# VIP211 Software Question



## shultz (Jun 21, 2006)

How does dish release software upgrades? I read yesterday they were going to release an upgrade for the 211. I checked both of my 211 receivers this morning, and one receiver was upgraded to L.340, but the other one stayed at L.268! Just wondering how they can update one receiver but not the other one.


----------



## James Long (Apr 17, 2003)

E* targets receivers based on their model and serial numbers. Looks like one of your 211's is in the targeted range for the new software and the other one is not. In a few days E* will open up the targeting range to include all 211's.

(They like to do staged releases in case something got missed in testing. Missing something doesn't happen too often, but 13 million customers are going to come up with more ways to break a receiver than the relatively few beta testers.)
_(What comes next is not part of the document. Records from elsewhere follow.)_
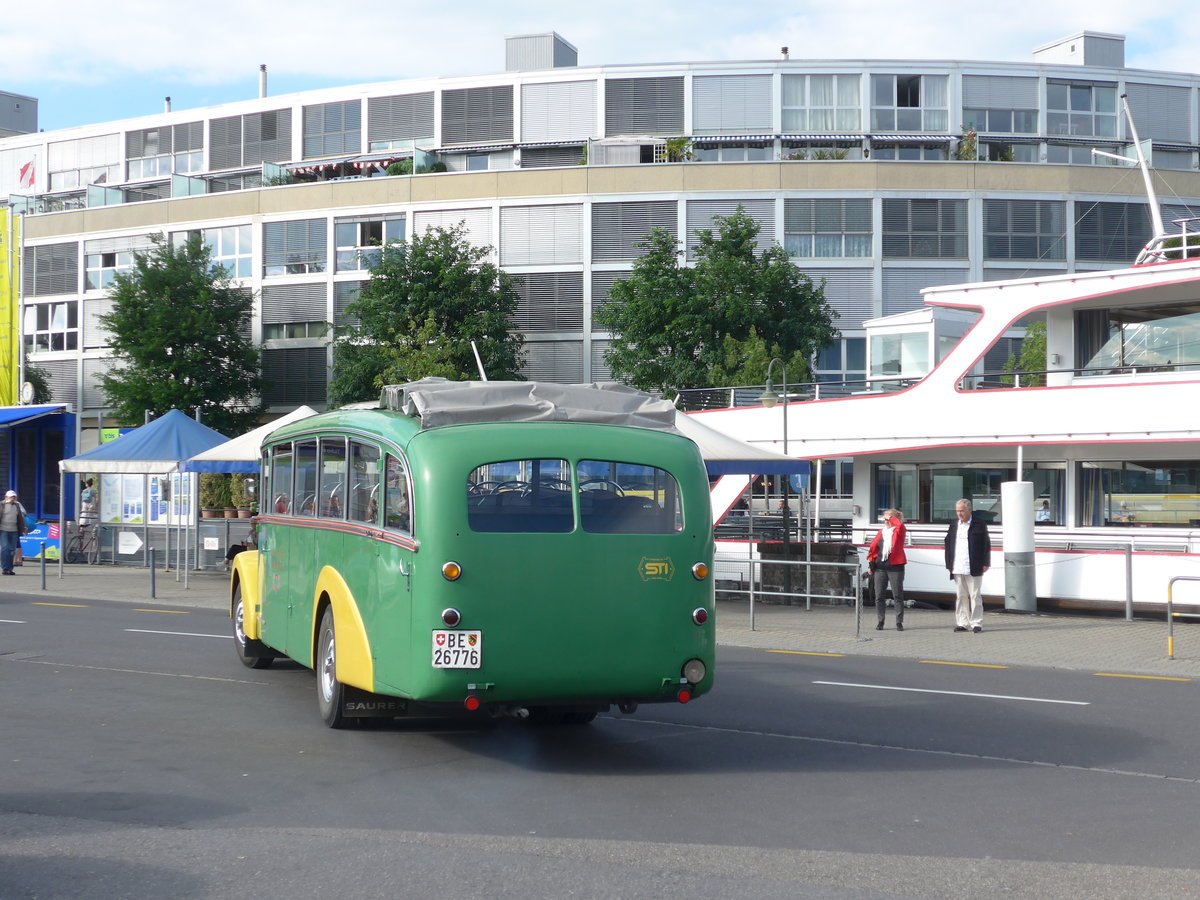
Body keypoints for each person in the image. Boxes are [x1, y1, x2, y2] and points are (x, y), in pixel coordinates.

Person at [945, 498, 991, 633]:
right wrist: (949, 563)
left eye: (962, 511)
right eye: (957, 511)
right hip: (957, 565)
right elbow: (948, 544)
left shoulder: (979, 524)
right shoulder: (954, 524)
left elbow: (986, 544)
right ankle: (962, 622)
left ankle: (976, 623)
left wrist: (986, 562)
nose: (959, 514)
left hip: (974, 565)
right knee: (961, 596)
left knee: (975, 595)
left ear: (969, 510)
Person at [867, 508, 907, 631]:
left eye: (887, 519)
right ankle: (880, 621)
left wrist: (892, 518)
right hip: (880, 567)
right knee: (879, 595)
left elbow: (900, 525)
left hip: (895, 567)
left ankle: (899, 622)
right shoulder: (881, 532)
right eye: (884, 519)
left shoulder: (899, 531)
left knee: (897, 595)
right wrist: (871, 564)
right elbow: (874, 549)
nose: (885, 522)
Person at [0, 490, 29, 575]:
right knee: (5, 548)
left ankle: (9, 569)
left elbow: (20, 518)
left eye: (14, 497)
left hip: (14, 531)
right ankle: (5, 568)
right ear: (6, 497)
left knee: (12, 550)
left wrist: (24, 528)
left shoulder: (17, 505)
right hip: (3, 530)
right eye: (11, 497)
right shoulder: (1, 505)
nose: (12, 499)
BTW: Updates come via satellite - it has nothing to do with phone lines.
(In case that was the next thought or for the next guy reading this. )


----------



## shultz (Jun 21, 2006)

Thanks James,
I knew they did it by sat, just didn't know how they got one and not the other.


----------



## dngrkit (Sep 14, 2006)

Is there a way of telling if the 211 I just received is new (recently made) or does this have anything to do with which 211 gets the new software release? Mine didn't and the HDMI port dosen't work. I know it's the 211 as opposed to the monitor as the HDMI works great with a HDMI DVD player.

The serial number is RBERCR01696G


----------



## dngrkit (Sep 14, 2006)

James Long said:


> E* targets receivers based on their model and serial numbers. Looks like one of your 211's is in the targeted range for the new software and the other one is not. In a few days E* will open up the targeting range to include all 211's.
> 
> (They like to do staged releases in case something got missed in testing. Missing something doesn't happen too often, but 13 million customers are going to come up with more ways to break a receiver than the relatively few beta testers.)
> 
> ...


E* seems to have dropped the HDMI issue, (if they bothered to test it prior to release of the 211). If I trust input from others on this board (which I do) what software is involved with a HDMI port on the monitor, that works fine for a DVD player? Others with the same monitor have working VIP211 units. To me the failure point is probably a bad HDMI connect on the 211?


----------



## James Long (Apr 17, 2003)

At this point E* is saying HDMI problems are hardware ... a poorly designed connector which they wish the industry would have designed better.

Initially there were software problems with HDMI (some TVs don't follow the standard so they had to work around). If HDMI _never_ worked it could be software. If HDMI _stopped_ working it is likely hardware.

At least that's the company line we were given on the Tech Forum broadcast.


----------